Phenotypic or genotypic resistance testing for choosing antiretroviral therapy after treatment failure:: a randomized trial

Objective: To assess the respective value of phenotype versus genotype versus standard of care for choosing anti retroviral-therapy in patients failing protease inhibitor-containing regimens. Methods: Patients with plasma HIV-1 RNA exceeding 1000 copies/ml were randomly allocated to phenotyping, genotyping, or standard of care. Results: Five-hundred and forty-one patients were randomized, 190 to phenotyping, 192 to genotyping and 159 to standard of care. The baseline median CD4 cell count (280 x 10(6) cells/l), the plasma HIV-1 RNA level (4.3 log(10) copies/ml), and the number of drugs previously received (n = 6) were similar in the three arms. More patients in the standard-of-care arm received at least three new drugs (55% versus 20% in the other arms; P < 0.001) and a regimen containing drugs from the three different classes. Plasma HIV-1 RNA was <200 copies/ml at week 12 in 35% of patients in the phenotyping arm, 44% in the genotyping arm and 36% in the standard-of-care arm (phenotyping versus standard of care, P = 0.918; genotyping versus standard of care, P = 0.120). In a secondary analysis of 179 patients experiencing a first protease inhibitor failure, the percentage of patients achieving HIV-1 RNA <200 copies/ml was significantly higher in the genotyping arm (65%) than in the phenotyping (45%) and the standard-of-care arms (45%) (genotyping versus standard of care, P = 0.022). Conclusions: Overall, resistance assays did not demonstrate benefit over standard of care. In patients with the most limited protease inhibitor experience, a significant benefit was observed in the genotyping arm. (C) 2002 Lippincott Williams Wilkins.

------

EXERCISE PROMPT =
Write out the entire resistance-testing trial abstract above word for word, without any changes.

------

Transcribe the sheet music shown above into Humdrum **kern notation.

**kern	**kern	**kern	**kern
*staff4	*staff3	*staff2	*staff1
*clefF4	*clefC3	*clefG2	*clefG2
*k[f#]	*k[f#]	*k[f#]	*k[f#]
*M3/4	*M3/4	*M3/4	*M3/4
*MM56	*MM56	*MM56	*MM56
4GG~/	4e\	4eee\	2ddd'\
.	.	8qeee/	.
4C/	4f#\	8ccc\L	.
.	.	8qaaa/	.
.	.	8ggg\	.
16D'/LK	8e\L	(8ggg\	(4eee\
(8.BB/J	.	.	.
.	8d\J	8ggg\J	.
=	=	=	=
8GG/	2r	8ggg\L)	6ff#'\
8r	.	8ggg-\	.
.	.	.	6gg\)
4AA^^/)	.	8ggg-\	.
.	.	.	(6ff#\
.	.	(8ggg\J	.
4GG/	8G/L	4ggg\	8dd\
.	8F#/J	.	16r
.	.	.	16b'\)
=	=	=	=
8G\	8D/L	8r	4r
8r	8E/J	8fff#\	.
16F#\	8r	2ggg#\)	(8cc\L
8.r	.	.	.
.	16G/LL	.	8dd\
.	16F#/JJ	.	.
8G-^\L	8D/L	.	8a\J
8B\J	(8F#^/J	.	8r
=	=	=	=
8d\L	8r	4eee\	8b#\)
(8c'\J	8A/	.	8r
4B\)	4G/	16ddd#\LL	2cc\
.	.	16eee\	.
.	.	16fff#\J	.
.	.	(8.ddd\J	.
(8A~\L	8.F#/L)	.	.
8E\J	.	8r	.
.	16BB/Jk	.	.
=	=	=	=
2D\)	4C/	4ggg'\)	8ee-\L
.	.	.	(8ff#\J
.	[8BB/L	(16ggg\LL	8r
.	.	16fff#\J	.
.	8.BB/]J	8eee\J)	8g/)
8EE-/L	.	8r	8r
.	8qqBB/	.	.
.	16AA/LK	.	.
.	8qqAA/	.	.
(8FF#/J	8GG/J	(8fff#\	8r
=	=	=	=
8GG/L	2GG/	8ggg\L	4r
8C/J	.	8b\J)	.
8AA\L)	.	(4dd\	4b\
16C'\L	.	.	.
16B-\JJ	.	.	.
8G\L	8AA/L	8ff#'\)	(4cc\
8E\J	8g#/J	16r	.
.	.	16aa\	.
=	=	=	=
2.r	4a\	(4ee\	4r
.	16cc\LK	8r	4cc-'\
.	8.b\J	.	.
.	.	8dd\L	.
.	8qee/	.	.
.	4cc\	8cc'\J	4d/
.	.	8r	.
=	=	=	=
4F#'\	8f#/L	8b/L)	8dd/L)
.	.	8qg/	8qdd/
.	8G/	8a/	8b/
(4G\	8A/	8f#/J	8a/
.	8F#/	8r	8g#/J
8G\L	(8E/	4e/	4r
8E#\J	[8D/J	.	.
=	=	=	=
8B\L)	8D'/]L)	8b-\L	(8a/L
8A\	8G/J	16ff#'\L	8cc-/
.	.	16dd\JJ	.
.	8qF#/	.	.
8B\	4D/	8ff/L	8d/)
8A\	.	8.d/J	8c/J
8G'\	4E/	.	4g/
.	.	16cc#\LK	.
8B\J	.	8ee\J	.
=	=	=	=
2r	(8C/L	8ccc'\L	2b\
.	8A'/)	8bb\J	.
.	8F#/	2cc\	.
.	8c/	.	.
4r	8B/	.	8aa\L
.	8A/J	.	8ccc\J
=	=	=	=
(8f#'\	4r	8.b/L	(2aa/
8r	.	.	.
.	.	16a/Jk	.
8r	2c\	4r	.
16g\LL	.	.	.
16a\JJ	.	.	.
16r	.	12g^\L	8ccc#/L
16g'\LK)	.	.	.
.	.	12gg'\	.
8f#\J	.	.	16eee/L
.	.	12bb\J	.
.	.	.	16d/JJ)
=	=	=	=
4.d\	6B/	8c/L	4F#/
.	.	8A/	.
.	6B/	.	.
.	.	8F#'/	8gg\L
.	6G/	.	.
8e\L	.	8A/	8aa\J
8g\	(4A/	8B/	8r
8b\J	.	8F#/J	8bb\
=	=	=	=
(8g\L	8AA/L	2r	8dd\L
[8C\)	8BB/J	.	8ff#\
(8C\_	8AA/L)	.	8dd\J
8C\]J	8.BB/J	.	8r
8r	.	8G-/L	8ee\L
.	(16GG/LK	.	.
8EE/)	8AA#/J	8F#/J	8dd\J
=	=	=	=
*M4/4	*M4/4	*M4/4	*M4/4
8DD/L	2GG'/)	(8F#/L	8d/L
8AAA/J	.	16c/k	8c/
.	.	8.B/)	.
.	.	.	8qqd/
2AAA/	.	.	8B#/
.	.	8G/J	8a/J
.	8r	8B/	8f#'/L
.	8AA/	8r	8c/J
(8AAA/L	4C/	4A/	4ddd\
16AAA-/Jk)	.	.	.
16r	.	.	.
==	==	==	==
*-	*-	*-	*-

------

EXERCISE SOLUTION =
Phenotypic or genotypic resistance testing for choosing antiretroviral therapy after treatment failure:: a randomized trial

Objective: To assess the respective value of phenotype versus genotype versus standard of care for choosing anti retroviral-therapy in patients failing protease inhibitor-containing regimens. Methods: Patients with plasma HIV-1 RNA exceeding 1000 copies/ml were randomly allocated to phenotyping, genotyping, or standard of care. Results: Five-hundred and forty-one patients were randomized, 190 to phenotyping, 192 to genotyping and 159 to standard of care. The baseline median CD4 cell count (280 x 10(6) cells/l), the plasma HIV-1 RNA level (4.3 log(10) copies/ml), and the number of drugs previously received (n = 6) were similar in the three arms. More patients in the standard-of-care arm received at least three new drugs (55% versus 20% in the other arms; P < 0.001) and a regimen containing drugs from the three different classes. Plasma HIV-1 RNA was <200 copies/ml at week 12 in 35% of patients in the phenotyping arm, 44% in the genotyping arm and 36% in the standard-of-care arm (phenotyping versus standard of care, P = 0.918; genotyping versus standard of care, P = 0.120). In a secondary analysis of 179 patients experiencing a first protease inhibitor failure, the percentage of patients achieving HIV-1 RNA <200 copies/ml was significantly higher in the genotyping arm (65%) than in the phenotyping (45%) and the standard-of-care arms (45%) (genotyping versus standard of care, P = 0.022). Conclusions: Overall, resistance assays did not demonstrate benefit over standard of care. In patients with the most limited protease inhibitor experience, a significant benefit was observed in the genotyping arm. (C) 2002 Lippincott Williams Wilkins.